Guest blogger Saulo Colon considers the twin roles of vision and practice in social movements. In public education, an institution designed from the start as a way of prefiguring society's future in the here and now, such lessons are of crucial importance -- the values we prioritize and reward in schools, good or ill, will eventually manifest themselves in society at-large. --Greg
In this post I elaborate on an issue that Greg and I think is critical for real reform work.
Hypothesis 1: Movement success starts with visionary shifts in thinking and behavior (prefigurative praxis).
In order to think about what educational reforms we need, we first have to envision the society we want those reforms to help create.
Transformative thinkers and leaders see and embrace possibilities for our collective future that seem beyond the realm of conventional wisdom. Transformative solutions come from visionary, "outside the box," and utopian thinking. They require a capacity and a willingness to consider changes of a sort and scale beyond mainstream discourse. In many ways, this is analogous to what Thomas Kuhn described as "paradigm shifts" in The Structure of Scientific Revolutions. When existing ways of conceptualizing the world no longer work, or, in a society, do not promote justice and equity, newly-minted ideas are needed.
Social justice thinkers and organizers have visions of a changed world when the future looks unclear to most. They approach current social problems as challenges to be overcome in order to move towards and shape the future, as the visionary utopian Edward Bellamy did in Looking Backward and William Morris did in News from Nowehere.
Transformative movements help usher in a better tomorrow by creating alternatives to life today and enabling us to see new possibilities for our collective futures. Such movements model the future that they envision, and act on this "future" before it has come. Such "prefigurative" movements foster behaviors and create structures and institutions that are a microcosm of the future they are trying to build. They plant seeds that grow the future.
"The crux of prefigurative politics . . . [is] to create and sustain within the live practice of the movement, relationships and political forms that 'prefigure' and embody the desired society," New Left theorist Wini Breines wrote. Activists not only advocate for change but the structure and actions of the movements they create are microcosms of the more humane society they want to bring into being.

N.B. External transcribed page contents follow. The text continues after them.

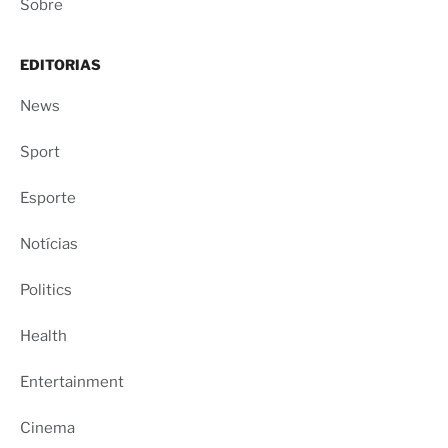
Sobre
EDITORIAS
News
Sport
Esporte
Notícias
Politics
Health
Entertainment
Cinema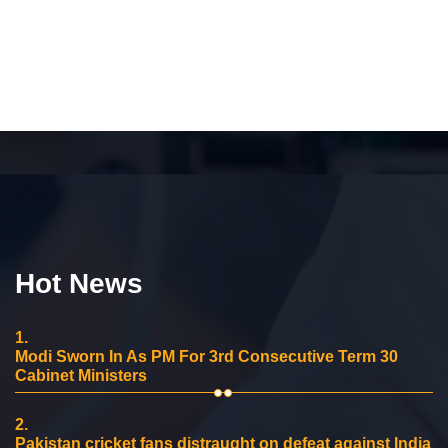
Hot News
1.
Modi Sworn In As PM For 3rd Consecutive Term 30
Cabinet Ministers
2.
Pakistan cricket fans distraught on defeat against India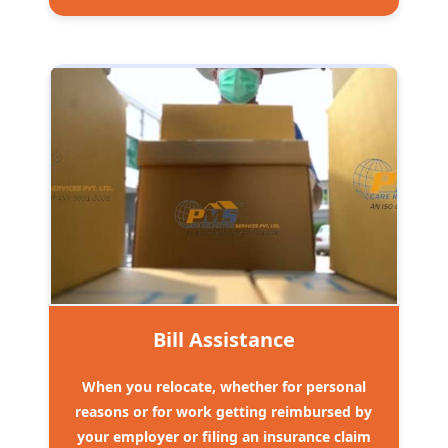
Bill Assistance
When you relocate, whether for personal
reasons or for work getting reimbursed by
your employer or filing an insurance claim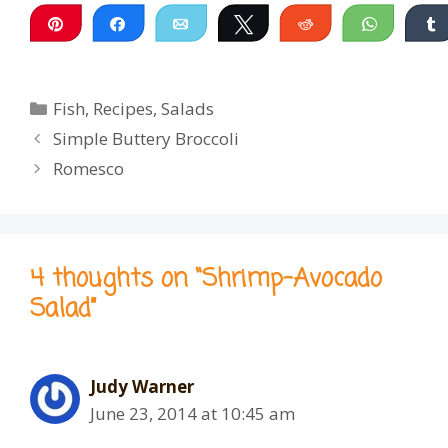
Pin
Share
Email
Tweet
Reddit
WhatsA
Categories
Fish
,
Recipes
,
Salads
Simple Buttery Broccoli
Romesco
4 thoughts on “Shrimp-Avocado
Salad”
Judy Warner
June 23, 2014 at 10:45 am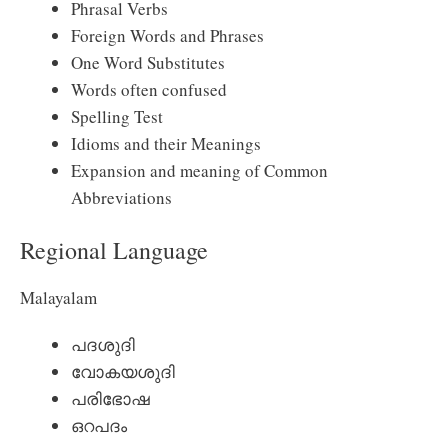
Phrasal Verbs
Foreign Words and Phrases
One Word Substitutes
Words often confused
Spelling Test
Idioms and their Meanings
Expansion and meaning of Common
Abbreviations
Regional Language
Malayalam
പദശുദി
വോകയശുദി
പരിഭോഷ
ഒറപദം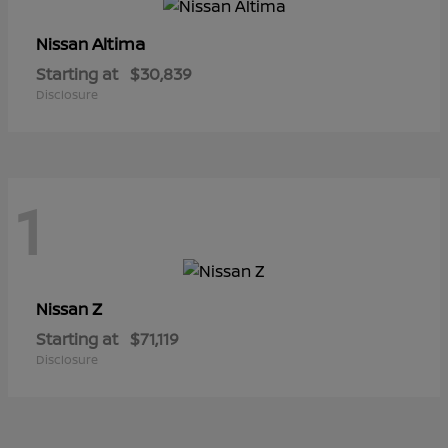
Altima
Nissan
Starting at
$30,839
Disclosure
1
Z
Nissan
Starting at
$71,119
Disclosure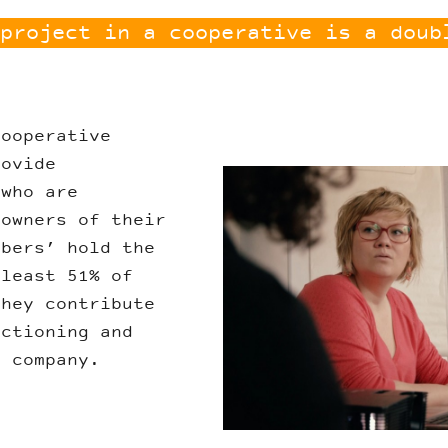
project in a cooperative is a doub
cooperative
rovide
Liesse.jpg
 who are
 owners of their
bers’ hold the
 least 51% of
they contribute
nctioning and
e company.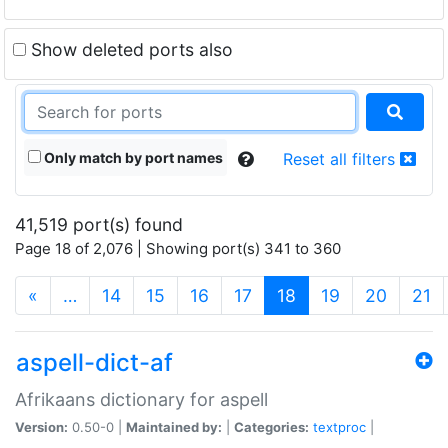
Show deleted ports also
Only match by port names
Reset all filters
41,519 port(s) found
Page 18 of 2,076 | Showing port(s) 341 to 360
(current)
«
…
14
15
16
17
18
19
20
21
aspell-dict-af
Afrikaans dictionary for aspell
Version:
0.50-0 |
Maintained by:
|
Categories:
textproc
|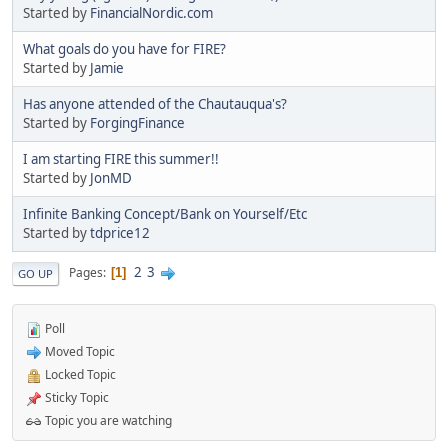
Started by
FinancialNordic.com
What goals do you have for FIRE?
Started by
Jamie
Has anyone attended of the Chautauqua's?
Started by
ForgingFinance
I am starting FIRE this summer!!
Started by
JonMD
Infinite Banking Concept/Bank on Yourself/Etc
Started by
tdprice12
2
3
Pages
1
GO UP
Poll
Moved Topic
Locked Topic
Sticky Topic
Topic you are watching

They "walk out" of failing systems, as authors Margaret Wheatley and Deborah Frieze write. They not only refuse to work for oppressive, alienating circumstances but also "walk on" to "champion values and practices that respect people, that rely on people's inherent motivation, creativity, and caring to get quality work done." They are already creating a better future through the ways they live and act in the present.
Many communal movements, from the kibbutzim to the Bruderhof Communities, attempt to prefigure a changed social order through the very ways that they live. Thus, the form and practice of those participating in the movement become a template and even an advertisement for the larger goals of the movement.
This is what inspires many about the Occupy Movement. The fact that while it resists the status quo of capitalist realism, it also develops the People's Library, the Communal Kitchen, the General Assembly that point the way to how society could be. In order to Occupy the future we have to build it now.